Exercise directions >> Your answer should consist of each line below that contains the string "header".

Page images and extracted text
◇ ◇ ◇ ◇

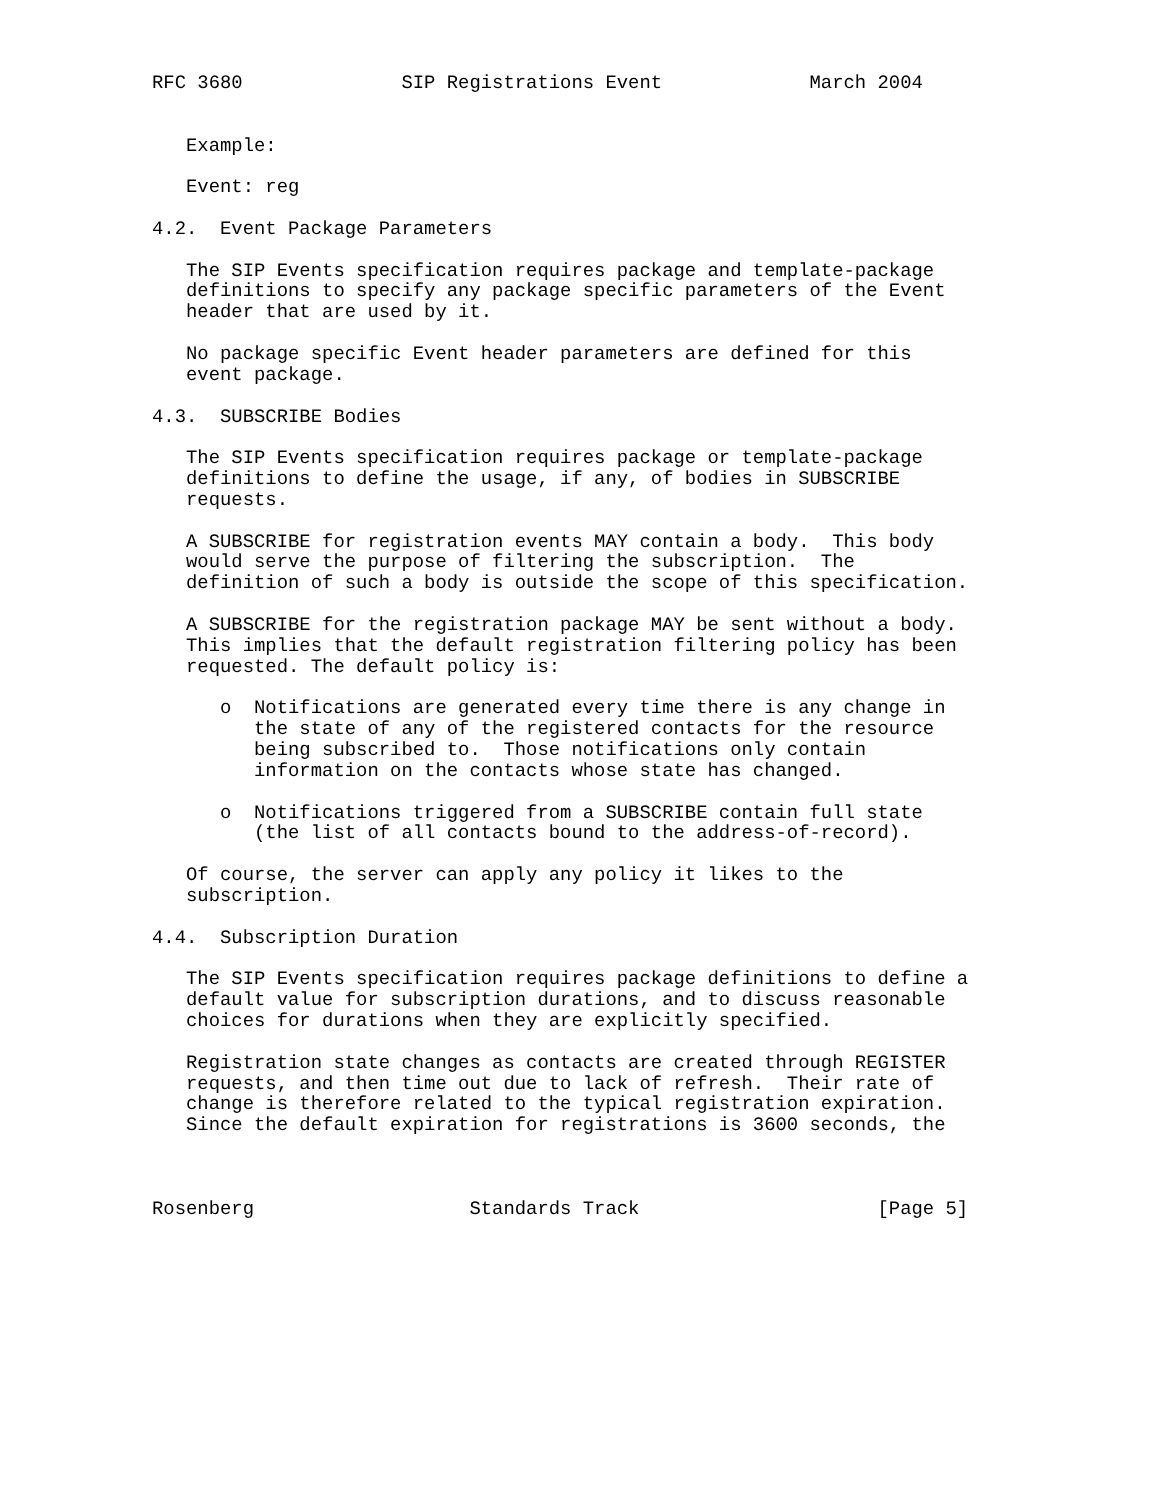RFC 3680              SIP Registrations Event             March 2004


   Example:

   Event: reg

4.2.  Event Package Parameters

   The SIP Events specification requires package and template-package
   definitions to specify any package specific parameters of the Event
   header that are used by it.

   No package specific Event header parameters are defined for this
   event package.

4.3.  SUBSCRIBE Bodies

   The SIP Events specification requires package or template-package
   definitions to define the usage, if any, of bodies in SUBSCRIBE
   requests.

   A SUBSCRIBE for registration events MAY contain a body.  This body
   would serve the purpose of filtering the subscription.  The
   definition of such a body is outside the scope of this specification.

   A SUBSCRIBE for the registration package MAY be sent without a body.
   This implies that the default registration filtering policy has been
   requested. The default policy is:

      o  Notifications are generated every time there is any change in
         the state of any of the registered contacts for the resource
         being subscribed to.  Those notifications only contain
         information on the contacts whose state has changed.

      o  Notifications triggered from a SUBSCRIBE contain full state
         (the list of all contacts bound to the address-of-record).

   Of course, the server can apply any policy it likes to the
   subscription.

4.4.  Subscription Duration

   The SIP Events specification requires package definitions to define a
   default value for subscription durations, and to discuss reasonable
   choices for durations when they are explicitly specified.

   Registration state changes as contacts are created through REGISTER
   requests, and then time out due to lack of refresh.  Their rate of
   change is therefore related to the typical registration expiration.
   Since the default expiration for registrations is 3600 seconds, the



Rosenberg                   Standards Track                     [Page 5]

◇ ◇ ◇ ◇

Solution >>
   header that are used by it.
   No package specific Event header parameters are defined for this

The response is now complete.